Researchers have discovered a circuit in the brain that is necessary for unlearning fear. Published in Nature Communications, the study details the role of dopamine in ensuring that rats stop being afraid when there isn't anything to be afraid of anymore.
Like animals, people develop conditioned responses, especially if strong negative emotions are involved. This fact was used beautifully in the movie Jaws as the simple "da-da ... da-da" frightened millions without anyone needing to actually be chased or killed by a shark. Normally, fearful reactions will lessen over time as the conditioned stimulus (the music) is dissociated from the fearful experience (watching the movie). This is called fear extinction. When fear extinction does not happen normally, it can lead to anxiety disorders such as post-traumatic stress or phobias.
In order to understand how the brain regulates both the normal and pathological situations, the team performed a series of experiments in rats as they extinguished fearful associations. They reasoned that in order for fear to be extinguished, first an animal needs to recognize when an expected fearful event does not happen. As dopamine neurons in some parts of the brain are known to be active when expected unpleasant events don't happen, the team looked at dopamine neurons in a part of the brain called the VTA.
After conditioning rats to associate a specific sound (think of it as their Jaws music) with an aversive experience (a mild footshock), the team then began the extinction process.
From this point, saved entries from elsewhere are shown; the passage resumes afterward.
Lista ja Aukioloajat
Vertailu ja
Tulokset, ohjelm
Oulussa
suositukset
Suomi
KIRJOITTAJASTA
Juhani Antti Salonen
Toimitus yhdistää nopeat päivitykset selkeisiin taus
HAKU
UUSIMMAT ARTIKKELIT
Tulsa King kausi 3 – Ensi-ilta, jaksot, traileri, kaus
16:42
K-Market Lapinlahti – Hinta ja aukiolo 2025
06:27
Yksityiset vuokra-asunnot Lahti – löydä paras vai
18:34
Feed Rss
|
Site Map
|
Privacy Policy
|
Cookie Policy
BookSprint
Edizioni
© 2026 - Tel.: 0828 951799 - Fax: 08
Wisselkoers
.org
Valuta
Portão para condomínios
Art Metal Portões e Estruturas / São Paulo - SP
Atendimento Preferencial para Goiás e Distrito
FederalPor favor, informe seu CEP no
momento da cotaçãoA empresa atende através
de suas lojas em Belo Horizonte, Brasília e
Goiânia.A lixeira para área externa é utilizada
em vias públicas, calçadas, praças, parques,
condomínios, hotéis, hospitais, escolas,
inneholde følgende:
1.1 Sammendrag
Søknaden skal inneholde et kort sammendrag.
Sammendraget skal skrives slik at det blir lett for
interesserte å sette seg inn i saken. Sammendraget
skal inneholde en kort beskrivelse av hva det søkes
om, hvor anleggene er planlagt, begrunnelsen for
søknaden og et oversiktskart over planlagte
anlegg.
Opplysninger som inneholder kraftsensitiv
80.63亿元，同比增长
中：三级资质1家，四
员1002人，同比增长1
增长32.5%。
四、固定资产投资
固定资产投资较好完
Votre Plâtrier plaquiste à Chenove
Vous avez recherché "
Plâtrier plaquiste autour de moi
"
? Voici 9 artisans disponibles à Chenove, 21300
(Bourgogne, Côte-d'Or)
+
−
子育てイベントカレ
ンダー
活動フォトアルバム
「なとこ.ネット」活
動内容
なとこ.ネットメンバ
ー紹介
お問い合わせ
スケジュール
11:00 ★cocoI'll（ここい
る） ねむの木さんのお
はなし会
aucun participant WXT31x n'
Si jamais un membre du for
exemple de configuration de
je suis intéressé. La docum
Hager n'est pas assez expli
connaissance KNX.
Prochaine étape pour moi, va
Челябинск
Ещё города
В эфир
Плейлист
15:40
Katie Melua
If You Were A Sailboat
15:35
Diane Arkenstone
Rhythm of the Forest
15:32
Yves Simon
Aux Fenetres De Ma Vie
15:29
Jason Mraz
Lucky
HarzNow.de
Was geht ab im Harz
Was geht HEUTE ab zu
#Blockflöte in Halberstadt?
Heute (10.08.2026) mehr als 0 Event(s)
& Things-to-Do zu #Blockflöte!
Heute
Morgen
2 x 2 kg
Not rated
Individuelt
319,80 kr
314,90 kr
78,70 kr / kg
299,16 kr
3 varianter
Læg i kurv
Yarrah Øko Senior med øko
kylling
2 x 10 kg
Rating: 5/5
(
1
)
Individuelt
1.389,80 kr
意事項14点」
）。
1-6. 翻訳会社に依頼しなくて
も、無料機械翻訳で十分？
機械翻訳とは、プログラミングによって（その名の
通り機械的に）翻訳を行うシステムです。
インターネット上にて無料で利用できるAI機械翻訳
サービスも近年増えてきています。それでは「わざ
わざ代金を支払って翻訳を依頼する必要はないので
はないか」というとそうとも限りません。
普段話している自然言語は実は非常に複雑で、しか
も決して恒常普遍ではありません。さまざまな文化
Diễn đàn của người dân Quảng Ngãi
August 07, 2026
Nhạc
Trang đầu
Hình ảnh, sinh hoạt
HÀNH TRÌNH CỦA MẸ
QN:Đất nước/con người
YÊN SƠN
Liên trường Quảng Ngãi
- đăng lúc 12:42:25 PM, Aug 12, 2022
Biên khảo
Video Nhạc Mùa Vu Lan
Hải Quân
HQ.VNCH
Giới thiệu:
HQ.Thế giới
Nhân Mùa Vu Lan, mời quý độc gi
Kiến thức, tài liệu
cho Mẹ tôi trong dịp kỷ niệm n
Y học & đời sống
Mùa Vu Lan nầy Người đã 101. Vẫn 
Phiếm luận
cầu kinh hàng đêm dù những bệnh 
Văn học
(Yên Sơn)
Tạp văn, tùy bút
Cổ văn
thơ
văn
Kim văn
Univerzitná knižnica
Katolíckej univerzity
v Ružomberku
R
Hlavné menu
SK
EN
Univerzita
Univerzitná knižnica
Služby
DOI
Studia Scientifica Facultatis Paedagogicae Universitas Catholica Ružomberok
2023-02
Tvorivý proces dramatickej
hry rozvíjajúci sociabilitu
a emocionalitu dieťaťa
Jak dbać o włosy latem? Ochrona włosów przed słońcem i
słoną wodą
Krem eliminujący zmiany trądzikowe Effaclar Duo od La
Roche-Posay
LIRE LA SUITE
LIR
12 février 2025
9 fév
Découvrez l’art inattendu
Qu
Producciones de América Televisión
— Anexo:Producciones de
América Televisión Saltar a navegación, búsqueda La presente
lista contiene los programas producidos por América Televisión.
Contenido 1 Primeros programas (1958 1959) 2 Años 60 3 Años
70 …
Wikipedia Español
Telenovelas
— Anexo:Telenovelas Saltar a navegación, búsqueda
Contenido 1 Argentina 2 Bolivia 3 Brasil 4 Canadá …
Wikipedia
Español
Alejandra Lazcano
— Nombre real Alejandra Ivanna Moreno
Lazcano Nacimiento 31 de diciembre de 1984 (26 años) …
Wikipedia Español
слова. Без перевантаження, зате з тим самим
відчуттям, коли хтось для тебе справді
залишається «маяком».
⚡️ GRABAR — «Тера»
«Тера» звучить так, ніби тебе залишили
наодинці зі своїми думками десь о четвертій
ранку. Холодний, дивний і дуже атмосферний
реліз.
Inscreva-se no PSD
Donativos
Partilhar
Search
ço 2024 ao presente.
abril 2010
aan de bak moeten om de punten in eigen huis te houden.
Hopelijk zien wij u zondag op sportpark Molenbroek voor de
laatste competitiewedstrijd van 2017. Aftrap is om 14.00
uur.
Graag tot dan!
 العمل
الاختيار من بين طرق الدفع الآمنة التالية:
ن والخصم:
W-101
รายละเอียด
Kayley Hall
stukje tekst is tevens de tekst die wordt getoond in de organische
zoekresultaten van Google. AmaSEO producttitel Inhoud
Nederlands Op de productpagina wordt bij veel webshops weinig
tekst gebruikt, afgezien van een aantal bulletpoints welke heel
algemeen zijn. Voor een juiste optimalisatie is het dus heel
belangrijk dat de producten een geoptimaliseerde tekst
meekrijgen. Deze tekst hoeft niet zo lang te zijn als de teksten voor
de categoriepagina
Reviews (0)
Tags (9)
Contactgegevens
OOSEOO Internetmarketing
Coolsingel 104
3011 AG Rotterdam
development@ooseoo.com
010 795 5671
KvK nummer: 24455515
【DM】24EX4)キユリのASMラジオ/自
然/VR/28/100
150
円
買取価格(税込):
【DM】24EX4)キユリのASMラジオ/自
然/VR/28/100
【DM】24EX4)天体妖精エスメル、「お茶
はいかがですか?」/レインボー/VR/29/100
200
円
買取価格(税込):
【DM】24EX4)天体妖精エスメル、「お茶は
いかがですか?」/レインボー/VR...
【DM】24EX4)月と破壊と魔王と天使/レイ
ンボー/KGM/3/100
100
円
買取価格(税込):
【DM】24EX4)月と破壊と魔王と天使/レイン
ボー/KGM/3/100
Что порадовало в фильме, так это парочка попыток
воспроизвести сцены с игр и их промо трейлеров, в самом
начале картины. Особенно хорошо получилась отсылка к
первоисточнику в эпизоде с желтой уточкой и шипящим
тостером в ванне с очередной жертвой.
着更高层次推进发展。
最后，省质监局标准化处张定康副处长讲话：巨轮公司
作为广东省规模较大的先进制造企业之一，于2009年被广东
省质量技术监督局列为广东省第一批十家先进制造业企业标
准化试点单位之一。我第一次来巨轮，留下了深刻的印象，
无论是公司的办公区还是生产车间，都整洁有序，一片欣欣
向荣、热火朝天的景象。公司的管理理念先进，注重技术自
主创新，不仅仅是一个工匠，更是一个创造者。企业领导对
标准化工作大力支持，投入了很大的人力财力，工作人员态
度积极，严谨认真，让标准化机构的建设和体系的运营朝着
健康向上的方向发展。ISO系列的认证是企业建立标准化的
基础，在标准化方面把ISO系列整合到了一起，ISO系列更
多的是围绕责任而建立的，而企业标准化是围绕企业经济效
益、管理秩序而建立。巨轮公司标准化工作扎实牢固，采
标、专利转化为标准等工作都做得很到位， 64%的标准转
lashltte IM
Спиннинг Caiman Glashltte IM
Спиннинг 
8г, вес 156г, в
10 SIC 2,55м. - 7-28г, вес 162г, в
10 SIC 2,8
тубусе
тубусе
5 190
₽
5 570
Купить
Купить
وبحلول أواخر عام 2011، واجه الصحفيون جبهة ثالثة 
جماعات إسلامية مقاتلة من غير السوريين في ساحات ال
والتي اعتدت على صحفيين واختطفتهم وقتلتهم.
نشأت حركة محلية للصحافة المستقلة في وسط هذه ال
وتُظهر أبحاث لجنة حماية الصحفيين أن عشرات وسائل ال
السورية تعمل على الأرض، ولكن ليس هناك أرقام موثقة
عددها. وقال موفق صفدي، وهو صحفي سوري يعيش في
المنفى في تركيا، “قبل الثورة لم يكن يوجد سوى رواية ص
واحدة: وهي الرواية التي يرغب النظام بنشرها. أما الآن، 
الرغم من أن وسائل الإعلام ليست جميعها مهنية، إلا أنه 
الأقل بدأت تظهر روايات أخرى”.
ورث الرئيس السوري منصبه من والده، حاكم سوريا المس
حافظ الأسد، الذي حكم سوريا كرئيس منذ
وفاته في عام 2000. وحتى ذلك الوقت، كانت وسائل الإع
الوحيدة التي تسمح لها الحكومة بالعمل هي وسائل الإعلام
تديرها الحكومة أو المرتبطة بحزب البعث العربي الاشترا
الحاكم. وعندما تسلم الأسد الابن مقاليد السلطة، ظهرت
As expected, when the sound was played many times without the footshock, rats stopped behaving as if they were afraid of the sound. However, when VTA dopamine neurons were silenced just after playing the sound--exactly when the rats expected their feet to be shocked--they could not unlearn the fear response. This showed that without VTA dopamine activity at that specific time, the mental link between the sound and the shock could not be removed.
But what exactly does the VTA dopamine activity do? This was not a simple question to answer because not all VTA dopamine neurons are connected to the same brain regions. Some are connected to brain regions known for their role in storing extinction memories, while others are connected areas related to reward learning. Optogenetics allowed the team to block each of these pathways separately, and they found that they both affected fear extinction, but in opposite ways: blocking the reward pathway prevented fear extinction, while blocking the other pathway enhanced fear extinction. The optogentic experiments indicate that a specific dopamine projection to the nucleus accumbens medial shell is partially responsible for fear extinction. In contrast, a separate dopamine projection to the medial prefrontal cortex opposes extinction learning.
While the results are simple enough, obtaining them required technological effort. The team leader explains, "This finding was possible because we were able to manipulate dopamine neurons based on their unique brain connectivity. We used both genetic and brain-circuit specific technologies coupled with techniques for manipulating neural electrical activity in anatomically and genetically defined cell populations." With this optogenetic setup, they were able to physically shine light into the brain and silence specific dopamine cell populations, which revealed their role in fear extinction.
Now that they have discovered two dopamine pathways that can regulate fear extinction in different ways, the team is working on ways to target these neurons with traditional pharmacology rather than optogenetics. "Pharmacologically targeting the dopamine system will likely be an effective therapy for psychiatric conditions such as anxiety disorders when combined with clinically proven behavioral treatments such as exposure therapy," says the author. "In order to provide effective, mechanism-based treatments for these conditions, future pre-clinical work will need to use molecular strategies that can separately target these distinct dopamine cell populations."